Work instructions: Please return each line of the listing below verbatim, with no changes.

Entries shown:
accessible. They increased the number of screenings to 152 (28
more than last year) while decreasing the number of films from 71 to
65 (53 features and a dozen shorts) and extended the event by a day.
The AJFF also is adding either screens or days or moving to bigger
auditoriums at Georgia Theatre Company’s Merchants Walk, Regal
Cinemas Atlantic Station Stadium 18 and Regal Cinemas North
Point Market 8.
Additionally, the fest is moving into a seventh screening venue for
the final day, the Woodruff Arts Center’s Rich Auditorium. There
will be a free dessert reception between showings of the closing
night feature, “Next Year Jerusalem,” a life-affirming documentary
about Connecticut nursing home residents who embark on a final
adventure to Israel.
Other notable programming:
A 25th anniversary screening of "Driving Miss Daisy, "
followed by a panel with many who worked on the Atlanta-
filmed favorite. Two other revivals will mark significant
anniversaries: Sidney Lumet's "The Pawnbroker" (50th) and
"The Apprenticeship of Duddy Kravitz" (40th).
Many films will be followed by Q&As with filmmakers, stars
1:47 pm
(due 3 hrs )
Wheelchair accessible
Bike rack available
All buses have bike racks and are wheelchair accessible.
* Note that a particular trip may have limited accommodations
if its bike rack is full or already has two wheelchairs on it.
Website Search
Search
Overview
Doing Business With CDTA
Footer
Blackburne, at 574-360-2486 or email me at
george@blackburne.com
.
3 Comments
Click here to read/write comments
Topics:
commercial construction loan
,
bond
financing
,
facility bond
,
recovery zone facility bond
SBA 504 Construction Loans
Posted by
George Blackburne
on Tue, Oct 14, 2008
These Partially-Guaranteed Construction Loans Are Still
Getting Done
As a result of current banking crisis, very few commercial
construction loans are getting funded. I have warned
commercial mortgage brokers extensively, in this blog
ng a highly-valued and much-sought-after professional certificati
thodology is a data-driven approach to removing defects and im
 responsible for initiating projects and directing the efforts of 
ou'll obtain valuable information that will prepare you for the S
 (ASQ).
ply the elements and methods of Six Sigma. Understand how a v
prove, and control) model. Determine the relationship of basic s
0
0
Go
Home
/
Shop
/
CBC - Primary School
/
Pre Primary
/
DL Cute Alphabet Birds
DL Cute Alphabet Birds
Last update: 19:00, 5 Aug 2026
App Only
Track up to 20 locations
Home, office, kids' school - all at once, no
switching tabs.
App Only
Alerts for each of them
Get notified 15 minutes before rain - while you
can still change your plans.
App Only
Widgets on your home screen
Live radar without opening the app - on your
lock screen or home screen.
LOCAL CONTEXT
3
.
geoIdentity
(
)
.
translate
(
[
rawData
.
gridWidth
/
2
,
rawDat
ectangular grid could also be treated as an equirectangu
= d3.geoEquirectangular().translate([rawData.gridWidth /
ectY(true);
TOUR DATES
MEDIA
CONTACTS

Solved problem:
accessible. They increased the number of screenings to 152 (28
more than last year) while decreasing the number of films from 71 to
65 (53 features and a dozen shorts) and extended the event by a day.
The AJFF also is adding either screens or days or moving to bigger
auditoriums at Georgia Theatre Company’s Merchants Walk, Regal
Cinemas Atlantic Station Stadium 18 and Regal Cinemas North
Point Market 8.
Additionally, the fest is moving into a seventh screening venue for
the final day, the Woodruff Arts Center’s Rich Auditorium. There
will be a free dessert reception between showings of the closing
night feature, “Next Year Jerusalem,” a life-affirming documentary
about Connecticut nursing home residents who embark on a final
adventure to Israel.
Other notable programming:
A 25th anniversary screening of "Driving Miss Daisy, "
followed by a panel with many who worked on the Atlanta-
filmed favorite. Two other revivals will mark significant
anniversaries: Sidney Lumet's "The Pawnbroker" (50th) and
"The Apprenticeship of Duddy Kravitz" (40th).
Many films will be followed by Q&As with filmmakers, stars
1:47 pm
(due 3 hrs )
Wheelchair accessible
Bike rack available
All buses have bike racks and are wheelchair accessible.
* Note that a particular trip may have limited accommodations
if its bike rack is full or already has two wheelchairs on it.
Website Search
Search
Overview
Doing Business With CDTA
Footer
Blackburne, at 574-360-2486 or email me at
george@blackburne.com
.
3 Comments
Click here to read/write comments
Topics:
commercial construction loan
,
bond
financing
,
facility bond
,
recovery zone facility bond
SBA 504 Construction Loans
Posted by
George Blackburne
on Tue, Oct 14, 2008
These Partially-Guaranteed Construction Loans Are Still
Getting Done
As a result of current banking crisis, very few commercial
construction loans are getting funded. I have warned
commercial mortgage brokers extensively, in this blog
ng a highly-valued and much-sought-after professional certificati
thodology is a data-driven approach to removing defects and im
 responsible for initiating projects and directing the efforts of 
ou'll obtain valuable information that will prepare you for the S
 (ASQ).
ply the elements and methods of Six Sigma. Understand how a v
prove, and control) model. Determine the relationship of basic s
0
0
Go
Home
/
Shop
/
CBC - Primary School
/
Pre Primary
/
DL Cute Alphabet Birds
DL Cute Alphabet Birds
Last update: 19:00, 5 Aug 2026
App Only
Track up to 20 locations
Home, office, kids' school - all at once, no
switching tabs.
App Only
Alerts for each of them
Get notified 15 minutes before rain - while you
can still change your plans.
App Only
Widgets on your home screen
Live radar without opening the app - on your
lock screen or home screen.
LOCAL CONTEXT
3
.
geoIdentity
(
)
.
translate
(
[
rawData
.
gridWidth
/
2
,
rawDat
ectangular grid could also be treated as an equirectangu
= d3.geoEquirectangular().translate([rawData.gridWidth /
ectY(true);
TOUR DATES
MEDIA
CONTACTS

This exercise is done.